«Histoire d’un film, mémoire d’une lutte» n°9

Majoritairement marocains, tunisiens et algériens, les ouvriers de
Penarroya à Saint-Denis et à Lyon, usines affiliées au groupe
Rothschild, récupéraient et faisaient fondre différents métaux dans des
conditions d’hygiène et de sécurité lamentables. Suite à travail
militant et syndical, les 135 ouvriers de Saint-Denis, regroupés à la
CGT, se lancèrent dans une grève d’une quinzaine de jours en 1971 pour
le droit au respect et une augmentation de salaire. Cette grève, en
partie victorieuse, contribua à lancer un second mouvement en 1972,
cette fois soutenu par la CFDT, dans les usines de Saint-Denis et Lyon,
– suite aussi à un intense travail d’enquête, de coordination et de
médiatisation des Cahiers de Mai. Au-delà même de ces péripéties
syndicales et politiques, la lutte des Penarroya poursuit le « Mai 68
ouvrier » et contribua à rendre public les conditions d’existence des
travailleurs immigrés, souvent exploités et méprisés, en
Seine-saint-Denis (terre industrielle) comme ailleurs.

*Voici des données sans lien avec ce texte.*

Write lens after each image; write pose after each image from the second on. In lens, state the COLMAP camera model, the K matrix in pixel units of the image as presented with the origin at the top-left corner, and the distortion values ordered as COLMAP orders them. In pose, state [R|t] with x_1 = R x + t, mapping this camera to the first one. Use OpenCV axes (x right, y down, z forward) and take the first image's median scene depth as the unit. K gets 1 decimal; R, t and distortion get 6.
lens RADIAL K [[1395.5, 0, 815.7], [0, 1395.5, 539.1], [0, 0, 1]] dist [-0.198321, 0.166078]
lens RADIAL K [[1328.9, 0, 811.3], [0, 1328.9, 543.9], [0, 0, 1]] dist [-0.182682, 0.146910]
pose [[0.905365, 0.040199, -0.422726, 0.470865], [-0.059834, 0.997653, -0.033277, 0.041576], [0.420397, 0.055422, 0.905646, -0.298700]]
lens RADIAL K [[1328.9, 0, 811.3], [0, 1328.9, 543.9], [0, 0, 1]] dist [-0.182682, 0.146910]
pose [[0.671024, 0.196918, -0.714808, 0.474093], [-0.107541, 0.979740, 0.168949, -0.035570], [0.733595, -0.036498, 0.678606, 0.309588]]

– Projection : Penarroya (1971, 12 min, anonyme) et extraits de
Penarroya, les deux visages du trust (1972) de Dominique Dubosc et des
Cahiers de Mai.

– Introduction : Christian Beauvais, président de l’Institut CGT
d’Histoire sociale de la Seine Saint-Denis.

– Invités : Laure Pitti (historienne, maître de conférence à Paris
VIII), Bernard Loup (syndicaliste CGT puis CFDT à Penarroya), Jean
Bellanger (ancien secrétaire de l’UL CGT de Saint-Denis, sous réserve),
Dominique Dubosc (réalisateur, sous réserve)…

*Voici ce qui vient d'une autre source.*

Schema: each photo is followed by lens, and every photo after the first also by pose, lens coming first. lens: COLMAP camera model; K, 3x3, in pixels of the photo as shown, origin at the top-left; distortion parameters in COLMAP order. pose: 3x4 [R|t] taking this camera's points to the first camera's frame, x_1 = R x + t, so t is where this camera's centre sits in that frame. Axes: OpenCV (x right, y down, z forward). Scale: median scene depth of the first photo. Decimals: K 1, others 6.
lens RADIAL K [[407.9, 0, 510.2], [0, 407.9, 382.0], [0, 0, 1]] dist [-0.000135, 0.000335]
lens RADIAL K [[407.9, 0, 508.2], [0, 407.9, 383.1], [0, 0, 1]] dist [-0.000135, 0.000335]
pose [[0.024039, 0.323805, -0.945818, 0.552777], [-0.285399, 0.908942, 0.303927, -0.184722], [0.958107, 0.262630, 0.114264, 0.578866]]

– Conception et animation de la table-ronde : Tangui Perron, chargé du
patrimoine et de l’action culturelle à Périphérie.

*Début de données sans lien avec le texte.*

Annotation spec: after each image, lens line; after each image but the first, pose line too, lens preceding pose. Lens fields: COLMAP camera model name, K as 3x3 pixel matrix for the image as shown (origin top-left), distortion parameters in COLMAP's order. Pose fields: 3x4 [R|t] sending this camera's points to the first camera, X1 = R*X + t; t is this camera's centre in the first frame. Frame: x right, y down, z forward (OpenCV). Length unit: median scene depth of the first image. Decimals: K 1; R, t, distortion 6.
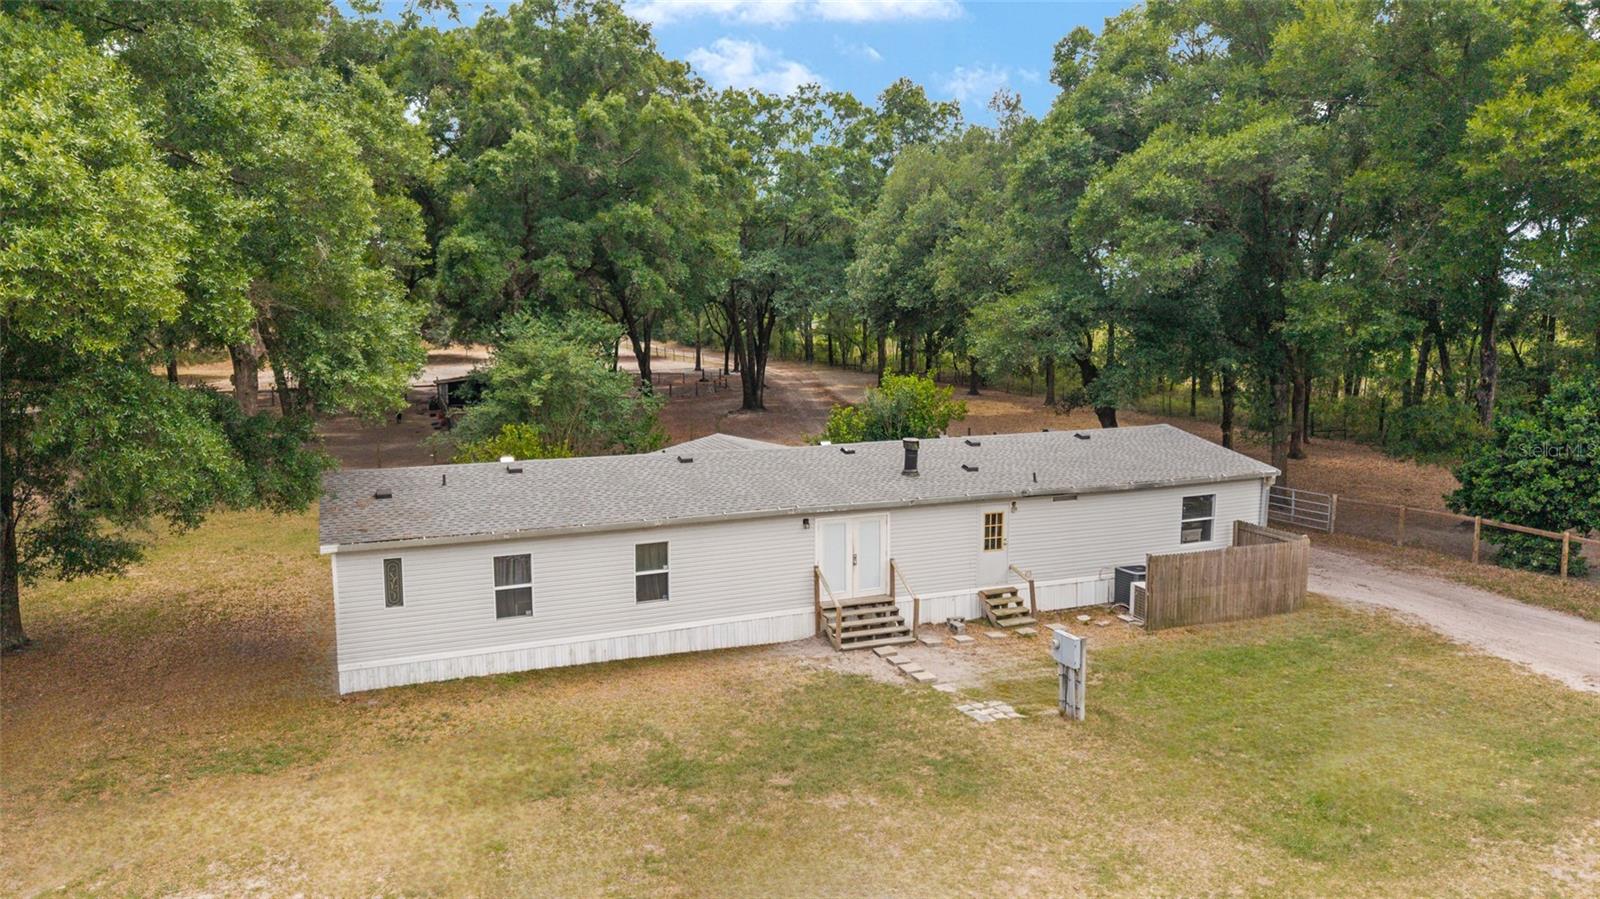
lens RADIAL K [[1065.4, 0, 790.8], [0, 1065.4, 449.9], [0, 0, 1]] dist [0.004582, 0.001475]
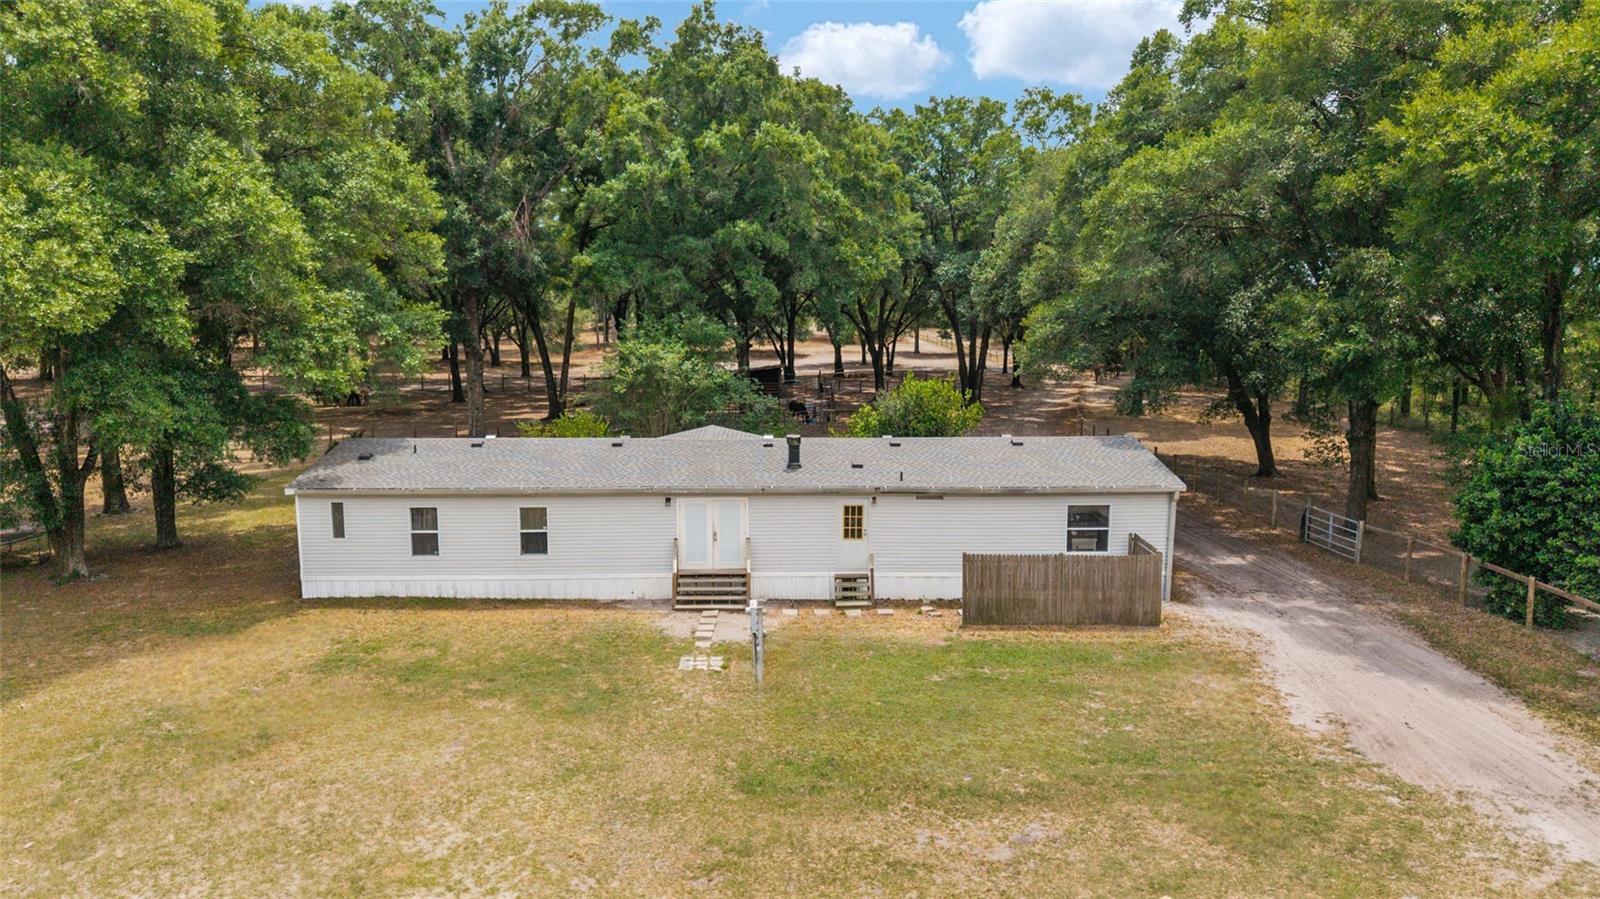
lens RADIAL K [[1063.8, 0, 800.0], [0, 1063.8, 449.5], [0, 0, 1]] dist [0.041547, -0.052160]
pose [[0.933593, 0.051176, -0.354661, 0.560123], [-0.050105, 0.998669, 0.012209, -0.010422], [0.354814, 0.006372, 0.934915, -0.057978]]
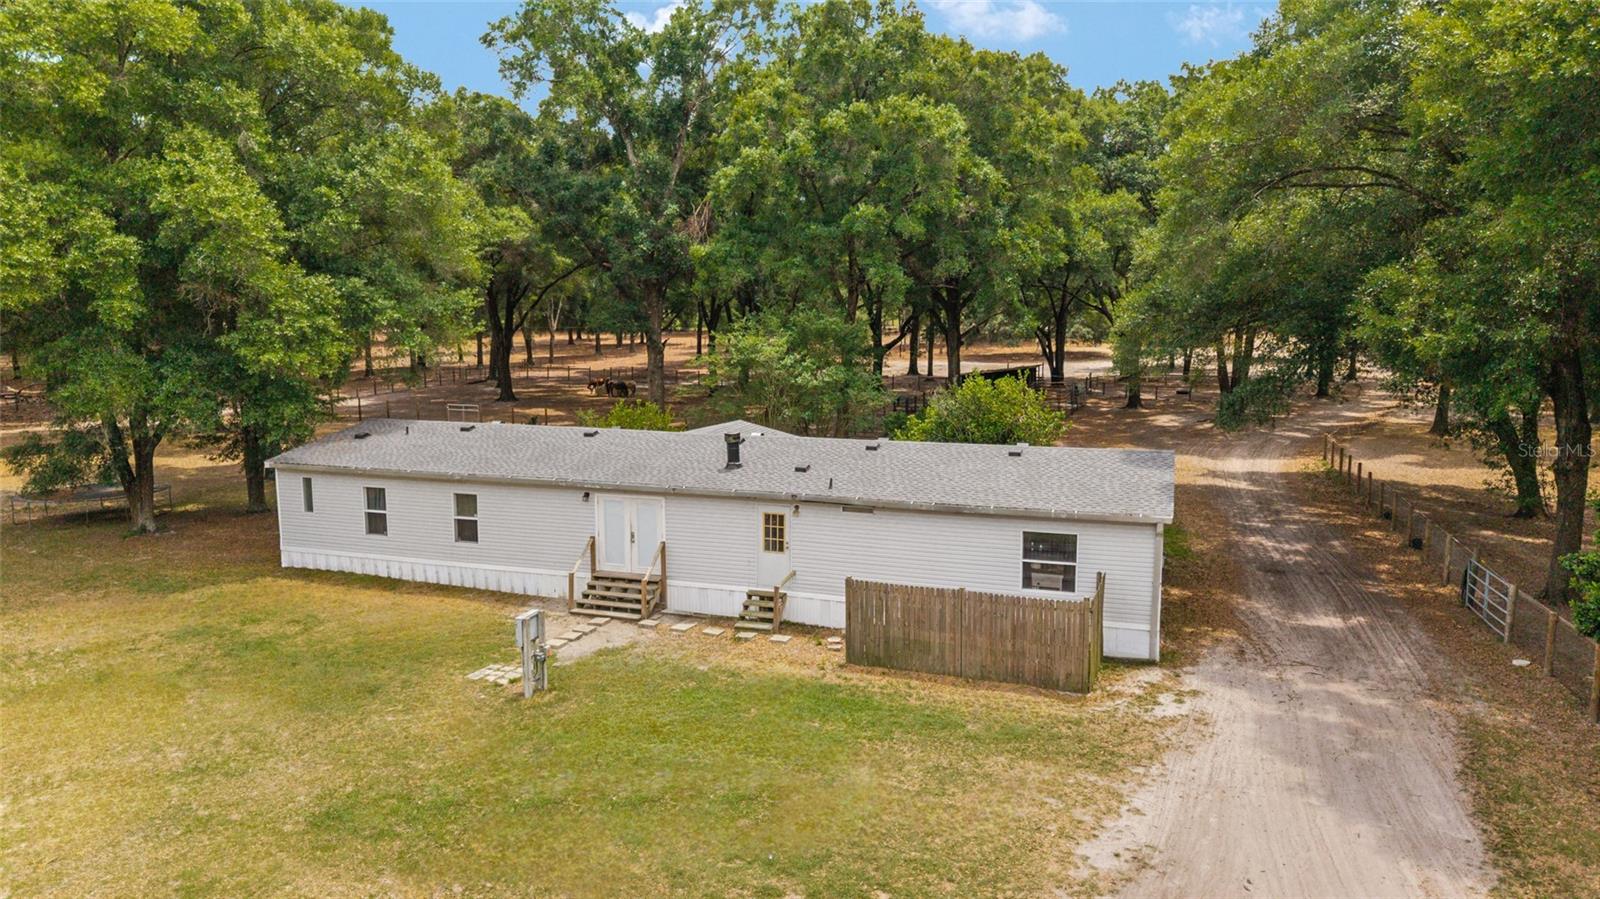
lens RADIAL K [[1063.8, 0, 800.0], [0, 1063.8, 449.5], [0, 0, 1]] dist [0.041547, -0.052160]
pose [[0.751121, 0.089605, -0.654055, 0.886450], [-0.089328, 0.995429, 0.033789, -0.035942], [0.654093, 0.033046, 0.755692, 0.298844]]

– Collaboration : Myriam Goncalvès (Photothèque de l’IHS-CGT), Sylvie
Zaidman (Archives départementales)

– Partenaires : Périphérie, Archives départementales de la
Seine-Saint-Denis, Institut CGT d’Histoire sociale de la Seine
Saint-Denis, Photothèque de l’IHS-CGT

A partir des années 1970, un grand nombre de films sur les conflits
sociaux ont été réalisés dans le département de la Seine-Saint-Denis
dans le but de garder un souvenir, une trace, la mémoire d’un
mouvement.

D’autres, moins nombreux, ont un contenu plus ambitieux : il s’agit de
dégager le sens d’un combat et même d’indiquer la « voie à suivre ». Les
premiers ont été en majorité réalisés par des salariés, les seconds par
des cinéastes professionnels. Ces cinéastes proviennent généralement
eux-mêmes de deux champs idéologiques de gauche opposés. Tous ces films
sont des documents historiques, certains sont de véritables essais de
création artistique.

La lutte terminée, gagnée ou perdue, ces films n’ont plus de vie
réelle. Entre la vignette, l’album de famille et l’oubli, ces documents
finissent le plus souvent par être relégués hors du champ de
l’histoire. Cependant, les « retours de flamme » de l’actualité, ou le
travail artistique, permettent de leur redonner une visibilité et un
écho plus grands. Or, la production, la réalisation et la réception des
films sur les conflits sociaux ont aussi une histoire.

Celle-ci peut
être écrite en sollicitant les témoignages de ceux qui ont pris les
images, confrontés aux souvenirs des acteurs de la lutte.
Révéler et construire l’histoire d’un film et évoquer historiquement un
conflit social participe ainsi à un même mouvement de connaissance du
réel. On tentera ici d’esquisser une approche matérialiste de l’image
et des représentations, en prenant comme point de départ (et d’arrivée)
les nombreux films réalisés au sein d’un même territoire, la
Seine-Saint-Denis, département riche en implantations industrielles qui
a de surcroît une longue tradition de luttes ouvrières.